> Assignment
Turn the lines from the first one through the line holding "cuijk@twanpoels.nl", inclusive, into a Markdown table with the columns Number and Record line. Skip any blank lines.

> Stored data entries

═══

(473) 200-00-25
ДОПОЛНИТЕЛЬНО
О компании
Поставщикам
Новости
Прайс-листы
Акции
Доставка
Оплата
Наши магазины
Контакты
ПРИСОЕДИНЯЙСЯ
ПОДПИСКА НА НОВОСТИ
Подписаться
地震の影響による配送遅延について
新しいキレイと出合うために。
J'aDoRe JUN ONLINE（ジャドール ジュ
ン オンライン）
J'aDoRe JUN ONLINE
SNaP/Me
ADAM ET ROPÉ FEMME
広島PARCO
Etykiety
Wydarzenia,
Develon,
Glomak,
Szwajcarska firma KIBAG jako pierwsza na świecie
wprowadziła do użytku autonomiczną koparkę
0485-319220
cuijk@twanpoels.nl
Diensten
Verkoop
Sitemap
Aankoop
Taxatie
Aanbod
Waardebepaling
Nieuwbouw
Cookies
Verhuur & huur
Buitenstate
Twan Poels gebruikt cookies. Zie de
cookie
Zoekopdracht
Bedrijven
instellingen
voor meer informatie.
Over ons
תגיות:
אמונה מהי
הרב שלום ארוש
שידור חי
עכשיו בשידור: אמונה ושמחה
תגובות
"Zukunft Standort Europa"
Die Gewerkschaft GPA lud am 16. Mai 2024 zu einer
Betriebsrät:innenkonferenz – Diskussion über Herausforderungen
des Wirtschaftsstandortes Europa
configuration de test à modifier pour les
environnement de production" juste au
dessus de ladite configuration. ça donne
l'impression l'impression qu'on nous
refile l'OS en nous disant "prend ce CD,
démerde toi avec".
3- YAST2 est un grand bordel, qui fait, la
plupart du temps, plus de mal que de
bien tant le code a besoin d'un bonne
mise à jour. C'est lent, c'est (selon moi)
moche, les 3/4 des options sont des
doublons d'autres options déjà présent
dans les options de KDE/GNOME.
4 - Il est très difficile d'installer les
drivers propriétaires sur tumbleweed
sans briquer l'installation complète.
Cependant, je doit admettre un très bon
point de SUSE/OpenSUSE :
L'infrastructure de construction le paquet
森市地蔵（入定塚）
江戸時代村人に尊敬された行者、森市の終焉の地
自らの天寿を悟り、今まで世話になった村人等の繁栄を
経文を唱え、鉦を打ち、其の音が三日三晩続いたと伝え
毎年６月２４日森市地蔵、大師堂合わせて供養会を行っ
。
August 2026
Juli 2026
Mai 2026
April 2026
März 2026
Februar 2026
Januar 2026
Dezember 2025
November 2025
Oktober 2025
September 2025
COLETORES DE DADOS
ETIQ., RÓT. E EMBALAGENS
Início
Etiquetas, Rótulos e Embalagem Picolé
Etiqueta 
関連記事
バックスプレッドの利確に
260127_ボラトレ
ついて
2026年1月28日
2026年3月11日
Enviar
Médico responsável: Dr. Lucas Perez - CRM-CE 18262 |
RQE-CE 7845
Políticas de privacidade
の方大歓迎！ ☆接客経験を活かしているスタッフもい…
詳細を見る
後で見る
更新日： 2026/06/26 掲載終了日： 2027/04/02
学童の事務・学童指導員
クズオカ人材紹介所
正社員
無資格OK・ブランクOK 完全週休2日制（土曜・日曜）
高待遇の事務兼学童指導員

═══

> Task solution
| Number | Record line |
|---|---|
| 1 | (473) 200-00-25 |
| 2 | ДОПОЛНИТЕЛЬНО |
| 3 | О компании |
| 4 | Поставщикам |
| 5 | Новости |
| 6 | Прайс-листы |
| 7 | Акции |
| 8 | Доставка |
| 9 | Оплата |
| 10 | Наши магазины |
| 11 | Контакты |
| 12 | ПРИСОЕДИНЯЙСЯ |
| 13 | ПОДПИСКА НА НОВОСТИ |
| 14 | Подписаться |
| 15 | 地震の影響による配送遅延について |
| 16 | 新しいキレイと出合うために。 |
| 17 | J'aDoRe JUN ONLINE（ジャドール ジュ |
| 18 | ン オンライン） |
| 19 | J'aDoRe JUN ONLINE |
| 20 | SNaP/Me |
| 21 | ADAM ET ROPÉ FEMME |
| 22 | 広島PARCO |
| 23 | Etykiety |
| 24 | Wydarzenia, |
| 25 | Develon, |
| 26 | Glomak, |
| 27 | Szwajcarska firma KIBAG jako pierwsza na świecie |
| 28 | wprowadziła do użytku autonomiczną koparkę |
| 29 | 0485-319220 |
| 30 | cuijk@twanpoels.nl |